International Education To Get New Leader

December 4, 2006

Michael D. Morrison, The William J. Boswell Professor of Law at Baylor Law School, will succeed Dr. William A. Mitchell as The Jo Murphy Chair in International Education and director of the Center of International Education at Baylor, effective Feb. 1, 2007.
A Baylor faculty member since 1993, Mitchell has served as CIE director for the past six years. Under his leadership, Baylor increased the number of students studying abroad from 575 in 2000-01 to 855 in 2005-06, and expanded the number of exchange and study abroad programs to nearly 60 programs in 26 countries. The number of international students attending Baylor remained steady while the diversity of the students' home countries grew to 76. 
Beginning next year, Mitchell will focus his research on the impact of colonialism in the West African region of Francophone Africa. He also will continue his research with the Center for Democracy and Diplomacy, which he helped establish in 2005 at the University of Dohuk in northern Iraq.
Morrison has been a member of the Baylor Law School faculty since 1977 and was designated an Outstanding Professor in 1997. He served two terms as mayor of Waco from 1996-2000. He most recently served as interim chief of staff for former Interim President Bill Underwood and current Baylor President John M. Lilley.
A member of Phi Beta Kappa, Morrison earned a degree in psychology with high honors from the University of Oklahoma in 1971. He received his law degree from Oklahoma as the Outstanding Law Student for 1974 by the Oklahoma Bar Association. He served as Note Editor of the Oklahoma Law Review and was elected to membership in the Order of the Coif. He is admitted to practice in Oklahoma, Kansas and Texas, as well as the United States Supreme Court and the federal courts of Texas and Oklahoma. He has been recognized by his peers with election as a Fellow of both the Texas and the American Bar Foundations.
Mitchell received his bachelor's degree from East Texas State University, now Texas A&M-Commerce, his master's degree from UCLA and his doctorate from the University of Illinois. He is a graduate of the Air War College, Air Command and Staff College, and the Industrial College of the Armed Services.

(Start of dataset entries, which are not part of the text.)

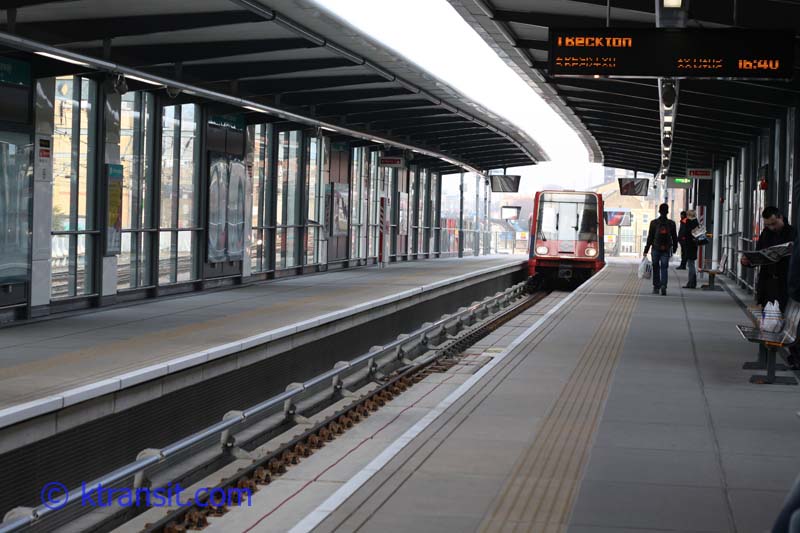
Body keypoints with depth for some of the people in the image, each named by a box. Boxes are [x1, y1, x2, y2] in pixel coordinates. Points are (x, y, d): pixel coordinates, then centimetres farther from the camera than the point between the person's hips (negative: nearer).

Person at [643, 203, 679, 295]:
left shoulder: (653, 223, -4)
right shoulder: (671, 223, -1)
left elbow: (650, 238, -3)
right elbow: (674, 237, 5)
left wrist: (646, 250, 0)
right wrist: (674, 248, 19)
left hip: (656, 249, -1)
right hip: (666, 250, 1)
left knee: (656, 268, 11)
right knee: (664, 268, 3)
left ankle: (656, 287, 15)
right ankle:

Before joining the Baylor faculty, Mitchell led a distinguished 34-year military career, in which he served in the Vietnam and Gulf Wars and commanded bases in Incirlik and Izmir, Turkey. His military career launched his academic career with his first of several appointments at the U.S. Air Force Academy in Colorado from 1970-86 and then as professor of national security affairs at the Air War College from 1986-88 and from 1991-92.